### Work request:
Exactly the lines from the one that holds "Stereo Power Amplifier. | 1996 |" to the end of the data below: retype these and nothing else.
╭─ Exercise input
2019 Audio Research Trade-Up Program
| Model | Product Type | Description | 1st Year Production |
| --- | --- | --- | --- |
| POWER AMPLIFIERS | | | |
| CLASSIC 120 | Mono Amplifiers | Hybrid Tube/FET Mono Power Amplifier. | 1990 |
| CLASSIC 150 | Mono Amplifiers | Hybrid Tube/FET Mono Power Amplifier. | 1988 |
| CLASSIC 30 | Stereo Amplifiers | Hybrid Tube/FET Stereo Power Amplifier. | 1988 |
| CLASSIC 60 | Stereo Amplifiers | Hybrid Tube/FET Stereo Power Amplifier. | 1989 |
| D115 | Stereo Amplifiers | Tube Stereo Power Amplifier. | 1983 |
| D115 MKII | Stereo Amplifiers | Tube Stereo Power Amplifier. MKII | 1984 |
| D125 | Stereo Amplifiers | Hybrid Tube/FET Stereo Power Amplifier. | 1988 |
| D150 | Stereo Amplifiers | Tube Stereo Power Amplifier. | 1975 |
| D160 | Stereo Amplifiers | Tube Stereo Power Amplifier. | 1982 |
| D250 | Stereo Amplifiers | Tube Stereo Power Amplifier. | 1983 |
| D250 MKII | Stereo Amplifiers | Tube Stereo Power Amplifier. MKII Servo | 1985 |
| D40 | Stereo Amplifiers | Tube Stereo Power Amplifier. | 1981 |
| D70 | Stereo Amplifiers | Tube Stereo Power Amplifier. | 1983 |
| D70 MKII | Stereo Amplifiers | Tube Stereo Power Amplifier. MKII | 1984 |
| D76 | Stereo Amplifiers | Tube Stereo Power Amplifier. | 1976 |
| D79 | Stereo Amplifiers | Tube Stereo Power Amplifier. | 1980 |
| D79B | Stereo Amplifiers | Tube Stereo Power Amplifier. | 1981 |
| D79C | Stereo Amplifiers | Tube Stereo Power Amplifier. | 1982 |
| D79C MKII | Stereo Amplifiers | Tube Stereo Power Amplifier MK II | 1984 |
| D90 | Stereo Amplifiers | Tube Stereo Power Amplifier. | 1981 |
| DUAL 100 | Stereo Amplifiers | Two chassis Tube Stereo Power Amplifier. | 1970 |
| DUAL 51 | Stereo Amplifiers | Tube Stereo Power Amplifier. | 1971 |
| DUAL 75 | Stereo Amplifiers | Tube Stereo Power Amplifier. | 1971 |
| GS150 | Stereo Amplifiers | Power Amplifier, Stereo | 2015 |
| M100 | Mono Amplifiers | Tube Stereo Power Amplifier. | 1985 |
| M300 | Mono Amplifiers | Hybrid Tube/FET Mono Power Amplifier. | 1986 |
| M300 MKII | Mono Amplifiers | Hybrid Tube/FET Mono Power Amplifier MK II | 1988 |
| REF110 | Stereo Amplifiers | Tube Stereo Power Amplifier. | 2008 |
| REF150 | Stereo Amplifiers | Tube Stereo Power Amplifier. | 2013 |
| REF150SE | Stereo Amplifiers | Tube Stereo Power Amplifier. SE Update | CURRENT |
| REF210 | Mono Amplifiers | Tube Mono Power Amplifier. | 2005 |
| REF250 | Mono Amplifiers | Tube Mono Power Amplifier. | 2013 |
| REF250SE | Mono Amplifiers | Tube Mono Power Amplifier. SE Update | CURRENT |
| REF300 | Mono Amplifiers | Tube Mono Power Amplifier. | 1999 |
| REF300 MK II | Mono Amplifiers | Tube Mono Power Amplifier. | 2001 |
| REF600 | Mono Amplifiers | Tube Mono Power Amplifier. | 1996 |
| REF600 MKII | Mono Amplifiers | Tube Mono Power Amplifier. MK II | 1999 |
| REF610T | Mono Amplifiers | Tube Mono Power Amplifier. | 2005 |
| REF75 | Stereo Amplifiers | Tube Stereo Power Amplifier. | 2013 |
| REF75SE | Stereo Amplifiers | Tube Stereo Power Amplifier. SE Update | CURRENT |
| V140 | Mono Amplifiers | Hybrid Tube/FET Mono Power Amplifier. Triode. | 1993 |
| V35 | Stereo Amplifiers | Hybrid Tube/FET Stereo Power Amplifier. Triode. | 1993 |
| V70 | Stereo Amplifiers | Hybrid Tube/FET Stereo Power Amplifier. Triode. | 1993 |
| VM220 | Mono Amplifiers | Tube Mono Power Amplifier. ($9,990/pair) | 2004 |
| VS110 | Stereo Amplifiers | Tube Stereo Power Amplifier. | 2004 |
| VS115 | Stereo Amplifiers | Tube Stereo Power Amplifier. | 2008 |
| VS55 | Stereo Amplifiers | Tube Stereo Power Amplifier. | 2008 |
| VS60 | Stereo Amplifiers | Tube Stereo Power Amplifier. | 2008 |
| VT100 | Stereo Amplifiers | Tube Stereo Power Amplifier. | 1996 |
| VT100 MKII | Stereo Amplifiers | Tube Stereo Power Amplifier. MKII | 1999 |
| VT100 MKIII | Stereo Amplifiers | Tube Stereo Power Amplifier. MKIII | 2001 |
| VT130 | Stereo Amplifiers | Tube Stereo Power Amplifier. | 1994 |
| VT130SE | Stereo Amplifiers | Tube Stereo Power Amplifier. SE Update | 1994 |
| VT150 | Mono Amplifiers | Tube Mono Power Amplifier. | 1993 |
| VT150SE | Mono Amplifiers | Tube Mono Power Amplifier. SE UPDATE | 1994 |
╰─
### Solved problem:
| VT100 | Stereo Amplifiers | Tube Stereo Power Amplifier. | 1996 |
| VT100 MKII | Stereo Amplifiers | Tube Stereo Power Amplifier. MKII | 1999 |
| VT100 MKIII | Stereo Amplifiers | Tube Stereo Power Amplifier. MKIII | 2001 |
| VT130 | Stereo Amplifiers | Tube Stereo Power Amplifier. | 1994 |
| VT130SE | Stereo Amplifiers | Tube Stereo Power Amplifier. SE Update | 1994 |
| VT150 | Mono Amplifiers | Tube Mono Power Amplifier. | 1993 |
| VT150SE | Mono Amplifiers | Tube Mono Power Amplifier. SE UPDATE | 1994 |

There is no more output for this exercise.